**Data for the task**

--*--

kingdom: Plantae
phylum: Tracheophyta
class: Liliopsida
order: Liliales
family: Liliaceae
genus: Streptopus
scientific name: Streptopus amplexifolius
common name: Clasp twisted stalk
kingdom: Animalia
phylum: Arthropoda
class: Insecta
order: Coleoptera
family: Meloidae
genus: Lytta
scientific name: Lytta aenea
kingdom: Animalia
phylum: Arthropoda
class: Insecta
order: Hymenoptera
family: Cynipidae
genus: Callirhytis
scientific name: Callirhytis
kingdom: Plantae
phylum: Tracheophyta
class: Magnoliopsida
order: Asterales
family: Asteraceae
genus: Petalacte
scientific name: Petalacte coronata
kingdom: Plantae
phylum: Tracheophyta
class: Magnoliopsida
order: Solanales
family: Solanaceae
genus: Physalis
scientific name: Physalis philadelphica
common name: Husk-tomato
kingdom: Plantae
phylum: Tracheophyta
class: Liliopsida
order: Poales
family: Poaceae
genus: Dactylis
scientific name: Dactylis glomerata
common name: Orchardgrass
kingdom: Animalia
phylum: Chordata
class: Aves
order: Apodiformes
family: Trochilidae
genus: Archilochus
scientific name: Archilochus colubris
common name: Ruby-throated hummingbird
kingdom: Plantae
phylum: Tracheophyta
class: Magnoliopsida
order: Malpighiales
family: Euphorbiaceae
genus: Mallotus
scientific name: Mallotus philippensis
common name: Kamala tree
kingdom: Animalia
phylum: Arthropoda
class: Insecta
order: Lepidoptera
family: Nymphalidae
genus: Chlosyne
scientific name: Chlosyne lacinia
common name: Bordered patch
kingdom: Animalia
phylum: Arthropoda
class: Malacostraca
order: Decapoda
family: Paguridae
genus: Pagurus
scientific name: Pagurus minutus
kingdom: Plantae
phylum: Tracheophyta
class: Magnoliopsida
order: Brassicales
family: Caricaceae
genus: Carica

--*--

**Problem requirements**
Copy out every line above for all the items, keeping each word and letter unchanged.

**Answer to this task**
kingdom: Plantae
phylum: Tracheophyta
class: Liliopsida
order: Liliales
family: Liliaceae
genus: Streptopus
scientific name: Streptopus amplexifolius
common name: Clasp twisted stalk
kingdom: Animalia
phylum: Arthropoda
class: Insecta
order: Coleoptera
family: Meloidae
genus: Lytta
scientific name: Lytta aenea
kingdom: Animalia
phylum: Arthropoda
class: Insecta
order: Hymenoptera
family: Cynipidae
genus: Callirhytis
scientific name: Callirhytis
kingdom: Plantae
phylum: Tracheophyta
class: Magnoliopsida
order: Asterales
family: Asteraceae
genus: Petalacte
scientific name: Petalacte coronata
kingdom: Plantae
phylum: Tracheophyta
class: Magnoliopsida
order: Solanales
family: Solanaceae
genus: Physalis
scientific name: Physalis philadelphica
common name: Husk-tomato
kingdom: Plantae
phylum: Tracheophyta
class: Liliopsida
order: Poales
family: Poaceae
genus: Dactylis
scientific name: Dactylis glomerata
common name: Orchardgrass
kingdom: Animalia
phylum: Chordata
class: Aves
order: Apodiformes
family: Trochilidae
genus: Archilochus
scientific name: Archilochus colubris
common name: Ruby-throated hummingbird
kingdom: Plantae
phylum: Tracheophyta
class: Magnoliopsida
order: Malpighiales
family: Euphorbiaceae
genus: Mallotus
scientific name: Mallotus philippensis
common name: Kamala tree
kingdom: Animalia
phylum: Arthropoda
class: Insecta
order: Lepidoptera
family: Nymphalidae
genus: Chlosyne
scientific name: Chlosyne lacinia
common name: Bordered patch
kingdom: Animalia
phylum: Arthropoda
class: Malacostraca
order: Decapoda
family: Paguridae
genus: Pagurus
scientific name: Pagurus minutus
kingdom: Plantae
phylum: Tracheophyta
class: Magnoliopsida
order: Brassicales
family: Caricaceae
genus: Carica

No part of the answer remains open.